Pacific Avenue, the street that runs parallel to the Boardwalk, is lined with parking garages. It also features many acres of vacant land, and blocks of shabby old buildings that, in some other seaside location, would have been restored long ago. “It was one big Mon-opoly game down there,” explained Paul Mas, a managing director at Jones Lang LaSalle. “The reason why you see a lot of undeveloped areas or blighted buildings is because speculators would buy a lot of them up, hoping that a casino would come to them.”
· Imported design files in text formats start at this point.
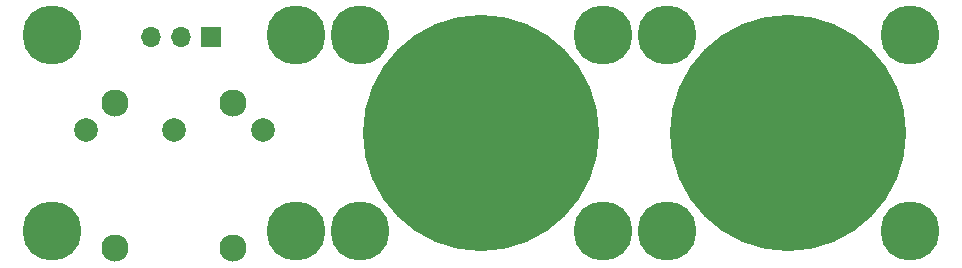
<source format=gbr>
%TF.GenerationSoftware,KiCad,Pcbnew,8.0.4*%
%TF.CreationDate,2024-08-13T21:11:54-04:00*%
%TF.ProjectId,1-inch-midi,312d696e-6368-42d6-9d69-64692e6b6963,rev?*%
%TF.SameCoordinates,Original*%
%TF.FileFunction,Soldermask,Bot*%
%TF.FilePolarity,Negative*%
%FSLAX46Y46*%
G04 Gerber Fmt 4.6, Leading zero omitted, Abs format (unit mm)*
G04 Created by KiCad (PCBNEW 8.0.4) date 2024-08-13 21:11:54*
%MOMM*%
%LPD*%
G01*
G04 APERTURE LIST*
%ADD10C,2.900000*%
%ADD11C,5.000000*%
%ADD12R,1.700000X1.700000*%
%ADD13O,1.700000X1.700000*%
%ADD14C,2.000000*%
%ADD15C,2.300000*%
%ADD16C,20.000000*%
G04 APERTURE END LIST*
D10*
%TO.C,H8*%
X169800000Y-87500000D03*
D11*
X169800000Y-87500000D03*
%TD*%
D10*
%TO.C,H7*%
X169800000Y-104100000D03*
D11*
X169800000Y-104100000D03*
%TD*%
D10*
%TO.C,H5*%
X149200000Y-87500000D03*
D11*
X149200000Y-87500000D03*
%TD*%
D10*
%TO.C,H11*%
X175200000Y-104100000D03*
D11*
X175200000Y-104100000D03*
%TD*%
D10*
%TO.C,H2*%
X123200000Y-104100000D03*
D11*
X123200000Y-104100000D03*
%TD*%
D12*
%TO.C,J2*%
X136640000Y-87600000D03*
D13*
X134100000Y-87600000D03*
X131560001Y-87600000D03*
%TD*%
D10*
%TO.C,H9*%
X195800000Y-87500000D03*
D11*
X195800000Y-87500000D03*
%TD*%
D10*
%TO.C,H10*%
X195800000Y-104100000D03*
D11*
X195800000Y-104100000D03*
%TD*%
D10*
%TO.C,H3*%
X143800000Y-104100000D03*
D11*
X143800000Y-104100000D03*
%TD*%
D10*
%TO.C,H1*%
X123200000Y-87500000D03*
D11*
X123200000Y-87500000D03*
%TD*%
D10*
%TO.C,H4*%
X143800000Y-87500000D03*
D11*
X143800000Y-87500000D03*
%TD*%
D10*
%TO.C,H6*%
X149200000Y-104100000D03*
D11*
X149200000Y-104100000D03*
%TD*%
D10*
%TO.C,H12*%
X175200000Y-87500000D03*
D11*
X175200000Y-87500000D03*
%TD*%
D14*
%TO.C,J1*%
X126000000Y-95500000D03*
X133500000Y-95500000D03*
X141000000Y-95500000D03*
D15*
X128500000Y-93200000D03*
X138500000Y-93200000D03*
X128500000Y-105500000D03*
X138500000Y-105500000D03*
%TD*%
D16*
%TO.C,U3*%
X185500000Y-95800000D03*
%TD*%
%TO.C,U2*%
X159500000Y-95800000D03*
%TD*%
M02*

</source>
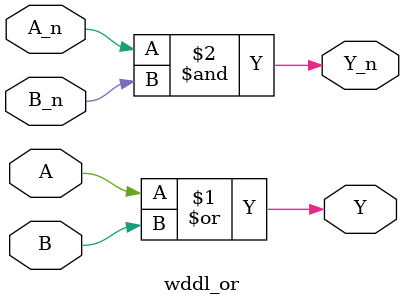
<source format=v>
module wddl_or ( A, A_n, B, B_n, Y, Y_n );
    input A, A_n;
    input B, B_n;
    output Y, Y_n;

    assign Y = A | B;
    assign Y_n = A_n & B_n;
endmodule


</source>
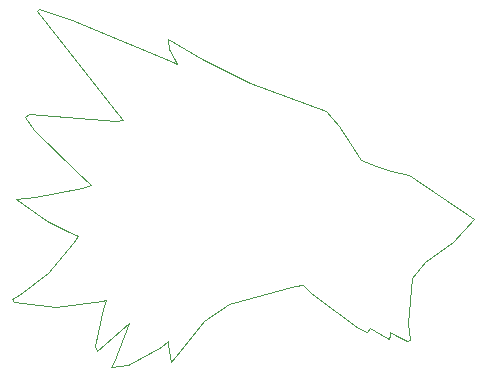
<source format=gbr>
%TF.GenerationSoftware,KiCad,Pcbnew,8.0.7*%
%TF.CreationDate,2025-02-12T01:29:36+05:30*%
%TF.ProjectId,MyNEW_PCB_ART_SJCET,4d794e45-575f-4504-9342-5f4152545f53,rev?*%
%TF.SameCoordinates,Original*%
%TF.FileFunction,Profile,NP*%
%FSLAX46Y46*%
G04 Gerber Fmt 4.6, Leading zero omitted, Abs format (unit mm)*
G04 Created by KiCad (PCBNEW 8.0.7) date 2025-02-12 01:29:36*
%MOMM*%
%LPD*%
G01*
G04 APERTURE LIST*
%TA.AperFunction,Profile*%
%ADD10C,0.072000*%
%TD*%
G04 APERTURE END LIST*
D10*
X193882918Y-101252459D02*
X194635109Y-101535542D01*
X191121603Y-82872990D02*
X184718247Y-80497552D01*
X168286565Y-99411430D02*
X172215569Y-98907344D01*
X180647079Y-78418401D02*
X177737829Y-76737593D01*
X189913954Y-98269830D02*
X193882918Y-101252459D01*
X172485429Y-98834087D02*
X172232698Y-99615604D01*
X182933507Y-99145541D02*
X188514335Y-97640093D01*
X165962679Y-83061371D02*
X165677541Y-83348889D01*
X196524414Y-101809401D02*
X196542094Y-101530923D01*
X195381173Y-87513912D02*
X194150207Y-87015068D01*
X203679223Y-91963257D02*
X198180403Y-88249893D01*
X167599206Y-96580581D02*
X165115246Y-98380232D01*
X166855277Y-74226532D02*
X166686617Y-74344835D01*
X166686617Y-74344835D02*
X173558585Y-83123651D01*
X177881580Y-77559941D02*
X178337221Y-78500067D01*
X169635917Y-75116459D02*
X166855241Y-74226532D01*
X194880863Y-101251919D02*
X195305886Y-101498991D01*
X169762990Y-94041332D02*
X167599206Y-96580581D01*
X177737829Y-76737593D02*
X177881580Y-77559941D01*
X169197333Y-92979764D02*
X170185417Y-93404808D01*
X170456307Y-89388875D02*
X166536663Y-90157306D01*
X177734632Y-102326562D02*
X177759533Y-102662612D01*
X173370723Y-83654968D02*
X165962679Y-83061371D01*
X199498003Y-95622729D02*
X201903837Y-93941273D01*
X198180403Y-88249893D02*
X196667651Y-87896042D01*
X178034058Y-104097395D02*
X178819751Y-103169837D01*
X173106094Y-101974803D02*
X174457966Y-100799648D01*
X171548716Y-102776213D02*
X171766372Y-103170622D01*
X196542094Y-101530923D02*
X197144075Y-101889490D01*
X198084888Y-100758305D02*
X198436741Y-96964337D01*
X198267909Y-102208853D02*
X198084888Y-100758305D01*
X177138875Y-102795578D02*
X177734632Y-102326562D01*
X184718247Y-80497552D02*
X180647079Y-78418401D01*
X173558585Y-83123651D02*
X173985682Y-83590046D01*
X178819751Y-103169837D02*
X180853121Y-100651871D01*
X193361404Y-85838346D02*
X192251880Y-84125078D01*
X189196243Y-97577306D02*
X189913954Y-98269830D01*
X178215257Y-78691115D02*
X169635917Y-75116459D01*
X178496539Y-78885324D02*
X178215257Y-78691115D01*
X170185417Y-93404808D02*
X169762990Y-94041332D01*
X201903837Y-93941273D02*
X203679223Y-91963257D01*
X166536663Y-90157306D02*
X164908188Y-90327953D01*
X192251880Y-84125078D02*
X191121603Y-82872990D01*
X194635109Y-101535542D02*
X194880863Y-101251919D01*
X171766372Y-103170622D02*
X173106094Y-101974803D01*
X164562185Y-98785026D02*
X164771179Y-99046584D01*
X167523192Y-92167888D02*
X169197333Y-92979764D01*
X198000868Y-102309300D02*
X198267909Y-102208853D01*
X164908188Y-90327953D02*
X167523192Y-92167888D01*
X165115246Y-98380232D02*
X164562185Y-98785026D01*
X196667651Y-87896042D02*
X195381173Y-87513912D01*
X188514335Y-97640093D02*
X189196243Y-97577306D01*
X177759533Y-102662612D02*
X178034058Y-104097395D01*
X172215569Y-98907344D02*
X172485429Y-98834087D01*
X172232698Y-99615604D02*
X171548716Y-102776213D01*
X178337221Y-78500067D02*
X178496539Y-78885324D01*
X198436741Y-96964337D02*
X199498003Y-95622729D01*
X193900075Y-86771135D02*
X193361404Y-85838346D01*
X173171999Y-104049238D02*
X172985177Y-104479514D01*
X180853121Y-100651871D02*
X182933507Y-99145541D01*
X165677541Y-83348889D02*
X166427017Y-84471333D01*
X173985682Y-83590046D02*
X173370723Y-83654968D01*
X164771179Y-99046584D02*
X168286565Y-99411430D01*
X195305886Y-101498991D02*
X196448620Y-102155926D01*
X196448620Y-102155926D02*
X196524414Y-101809401D01*
X174457966Y-100799648D02*
X173171999Y-104049238D01*
X197144075Y-101889490D02*
X198000868Y-102309300D01*
X171276253Y-89069577D02*
X170456307Y-89388875D01*
X170057751Y-88039415D02*
X171276253Y-89069577D01*
X166427017Y-84471333D02*
X170057751Y-88039415D01*
X174385311Y-104334005D02*
X177138875Y-102795578D01*
X194150207Y-87015068D02*
X193900075Y-86771135D01*
X172985177Y-104479514D02*
X174385311Y-104334005D01*
M02*

</source>
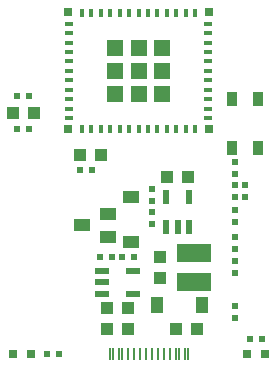
<source format=gbr>
G04 #@! TF.GenerationSoftware,KiCad,Pcbnew,5.1.6-c6e7f7d~87~ubuntu18.04.1*
G04 #@! TF.CreationDate,2022-09-28T14:17:23+03:00*
G04 #@! TF.ProjectId,ESP32-C3-DevKit-Lipo_Rev_B,45535033-322d-4433-932d-4465764b6974,B*
G04 #@! TF.SameCoordinates,Original*
G04 #@! TF.FileFunction,Paste,Top*
G04 #@! TF.FilePolarity,Positive*
%FSLAX46Y46*%
G04 Gerber Fmt 4.6, Leading zero omitted, Abs format (unit mm)*
G04 Created by KiCad (PCBNEW 5.1.6-c6e7f7d~87~ubuntu18.04.1) date 2022-09-28 14:17:23*
%MOMM*%
%LPD*%
G01*
G04 APERTURE LIST*
%ADD10R,0.550000X0.500000*%
%ADD11R,1.450000X1.450000*%
%ADD12R,0.400000X0.800000*%
%ADD13R,0.800000X0.400000*%
%ADD14R,0.700000X0.700000*%
%ADD15R,0.800000X0.800000*%
%ADD16R,1.016000X1.016000*%
%ADD17R,1.400000X1.000000*%
%ADD18R,3.000000X1.600000*%
%ADD19R,1.200000X0.550000*%
%ADD20R,1.000000X1.400000*%
%ADD21R,0.500000X0.550000*%
%ADD22R,0.904000X1.304000*%
%ADD23R,0.550000X1.200000*%
%ADD24R,0.280000X1.130000*%
%ADD25R,0.230000X1.130000*%
G04 APERTURE END LIST*
D10*
X151638000Y-92964000D03*
X151638000Y-93980000D03*
D11*
X143510000Y-81337000D03*
X145485000Y-83312000D03*
X141535000Y-83312000D03*
X141535000Y-81337000D03*
X145485000Y-81337000D03*
X141535000Y-85287000D03*
X145485000Y-85287000D03*
X143510000Y-83312000D03*
X143510000Y-85287000D03*
D12*
X139510000Y-78412000D03*
X140310000Y-78412000D03*
X141110000Y-78412000D03*
X141910000Y-78412000D03*
X142710000Y-78412000D03*
X143510000Y-78412000D03*
X144310000Y-78412000D03*
X145110000Y-78412000D03*
X145910000Y-78412000D03*
X146710000Y-78412000D03*
X147510000Y-78412000D03*
D13*
X149410000Y-80112000D03*
X149410000Y-80912000D03*
X149410000Y-81712000D03*
X149410000Y-82512000D03*
X149410000Y-83312000D03*
X149410000Y-84112000D03*
X149410000Y-84912000D03*
X149410000Y-85712000D03*
X149410000Y-86512000D03*
D12*
X147510000Y-88212000D03*
X146710000Y-88212000D03*
X145910000Y-88212000D03*
X145110000Y-88212000D03*
X144310000Y-88212000D03*
X143510000Y-88212000D03*
X142710000Y-88212000D03*
X141910000Y-88212000D03*
X141110000Y-88212000D03*
X140310000Y-88212000D03*
X139510000Y-88212000D03*
D13*
X137610000Y-86512000D03*
X137610000Y-85712000D03*
X137610000Y-84912000D03*
X137610000Y-84112000D03*
X137610000Y-83312000D03*
X137610000Y-82512000D03*
X137610000Y-81712000D03*
X137610000Y-80912000D03*
X137610000Y-80112000D03*
X149410000Y-79312000D03*
X149410000Y-87312000D03*
X137610000Y-87312000D03*
X137610000Y-79312000D03*
D12*
X148310000Y-88212000D03*
X148310000Y-78412000D03*
D14*
X137560000Y-78362000D03*
X137560000Y-88262000D03*
X149460000Y-78362000D03*
X149460000Y-88262000D03*
D12*
X138710000Y-78412000D03*
X138710000Y-88212000D03*
D15*
X134366000Y-107314999D03*
X132842000Y-107314999D03*
D16*
X145288000Y-99060000D03*
X145288000Y-100838000D03*
D17*
X140934440Y-97342960D03*
X140934440Y-95440500D03*
X138724640Y-96395540D03*
D18*
X148209000Y-101149000D03*
X148209000Y-98749000D03*
D19*
X140432000Y-100269000D03*
X140432000Y-101219000D03*
X140432000Y-102169000D03*
X143032000Y-100269000D03*
X143032000Y-102169000D03*
D20*
X148839000Y-103124000D03*
X145039000Y-103124000D03*
D17*
X142875000Y-97785000D03*
X142875000Y-93985000D03*
D16*
X140843000Y-103378000D03*
X142621000Y-103378000D03*
X140335000Y-90424000D03*
X138557000Y-90424000D03*
D21*
X140208000Y-99060000D03*
X141224000Y-99060000D03*
X136779000Y-107315000D03*
X135763000Y-107315000D03*
X143129000Y-99060000D03*
X142113000Y-99060000D03*
D10*
X151638000Y-95123000D03*
X151638000Y-96139000D03*
X151638000Y-99441000D03*
X151638000Y-100457000D03*
X151638000Y-97409000D03*
X151638000Y-98425000D03*
X144653000Y-96266000D03*
X144653000Y-95250000D03*
X144653000Y-93345000D03*
X144653000Y-94361000D03*
D21*
X138557000Y-91694000D03*
X139573000Y-91694000D03*
X153924000Y-106045000D03*
X152908000Y-106045000D03*
D10*
X151638000Y-103251000D03*
X151638000Y-104267000D03*
X152527000Y-93980000D03*
X152527000Y-92964000D03*
D16*
X145923000Y-92329001D03*
X147701000Y-92329001D03*
X134620000Y-86868000D03*
X132842000Y-86868000D03*
D21*
X134239000Y-85471000D03*
X133223000Y-85471000D03*
D15*
X154178000Y-107315000D03*
X152654000Y-107315000D03*
D16*
X148463000Y-105156000D03*
X146685000Y-105156000D03*
X142621000Y-105156000D03*
X140843000Y-105156000D03*
D21*
X134239000Y-88265000D03*
X133223000Y-88265000D03*
D22*
X151452000Y-89832000D03*
X151452000Y-85682000D03*
X153602000Y-89832000D03*
X153602000Y-85682000D03*
D23*
X147762000Y-93949999D03*
X145862000Y-93949999D03*
X147762000Y-96549999D03*
X146812000Y-96549999D03*
X145862000Y-96549999D03*
D24*
X147724000Y-107320000D03*
X141074000Y-107320000D03*
X147474000Y-107320000D03*
X141324000Y-107320000D03*
X146924000Y-107320000D03*
X141874000Y-107320000D03*
X146674000Y-107320000D03*
X142124000Y-107320000D03*
D25*
X144149000Y-107320000D03*
X145149000Y-107320000D03*
X145649000Y-107320000D03*
X144649000Y-107320000D03*
X146149000Y-107320000D03*
X143649000Y-107320000D03*
X143149000Y-107320000D03*
X142649000Y-107320000D03*
D10*
X151638000Y-92075000D03*
X151638000Y-91059000D03*
M02*

</source>
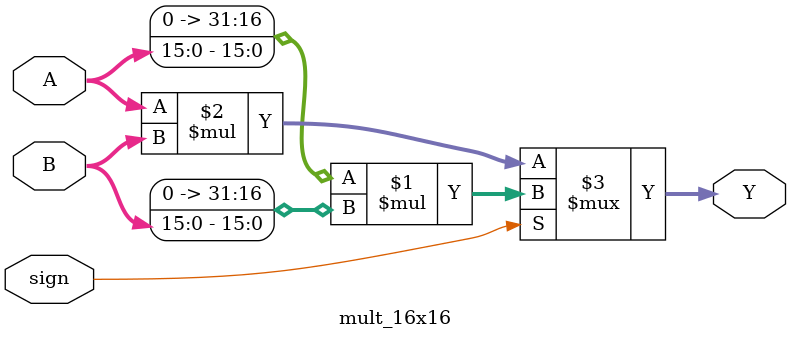
<source format=v>
module mult_16x16 (sign, A, B, Y);

    parameter A_width = 16;
    parameter B_width = 16;

    input [A_width-1:0] A;
    input [B_width-1:0] B;
    input sign;
    output [A_width+B_width-1:0] Y;

    assign Y = sign ? $signed(A) * $signed(B) : A * B;

    specify
        specparam tpd = 1.2;
        (A, B, sign *> Y) = tpd;
    endspecify

endmodule

</source>
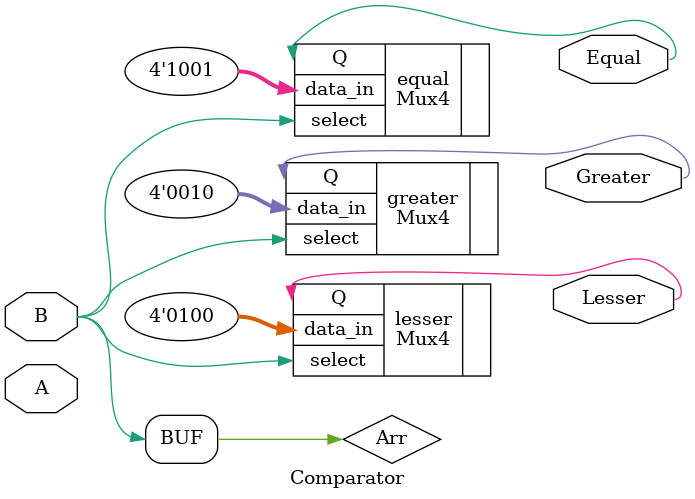
<source format=v>
`timescale 1ns / 1ps


module Comparator(
    input A,
    input B,
    output Greater,
    output Equal,
    output Lesser
    );
    wire Arr = {A,B};
    Mux4 greater (.data_in(4'b0010), .select(Arr), .Q(Greater));
    Mux4 equal (.data_in(4'b1001), .select(Arr), .Q(Equal));
    Mux4 lesser (.data_in(4'b0100), .select(Arr), .Q(Lesser));
endmodule

</source>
The new master plan has a genius fix for the Pacific Avenue problem. The idea is to, as Mas puts it, “recapture” ground-floor spaces from the parking garages, and fill them with cafés and shops. The Jerde renderings show currently blank facades lit up like Times Square. The plan also calls for transforming Atlantic Avenue, a seedy strip of tattoo parlors and pawn shops one block further west, into a more inviting shopping street
or area residents.

Overall, the master plan is well-intentioned, decent, smart—and perhaps, ultimately, doomed. The whole scheme is an attempt to make Atlantic City into the place it might have become had the casinos never happened, and had depressed real estate values and a gorgeous seaside location eventually attracted a smart new generation of entrepreneurs and investors. Without the casinos, it could have been. The stated purpose of this plan is to turn Atlantic City into “the preferred coastal resort destination of the Northeastern United States.” But really, it’s to make Atlantic City into a more attractive place, so the casinos can continue filling the state’s coffers. In other words, New Jersey is using money generated by gambling to save the casinos from themselves.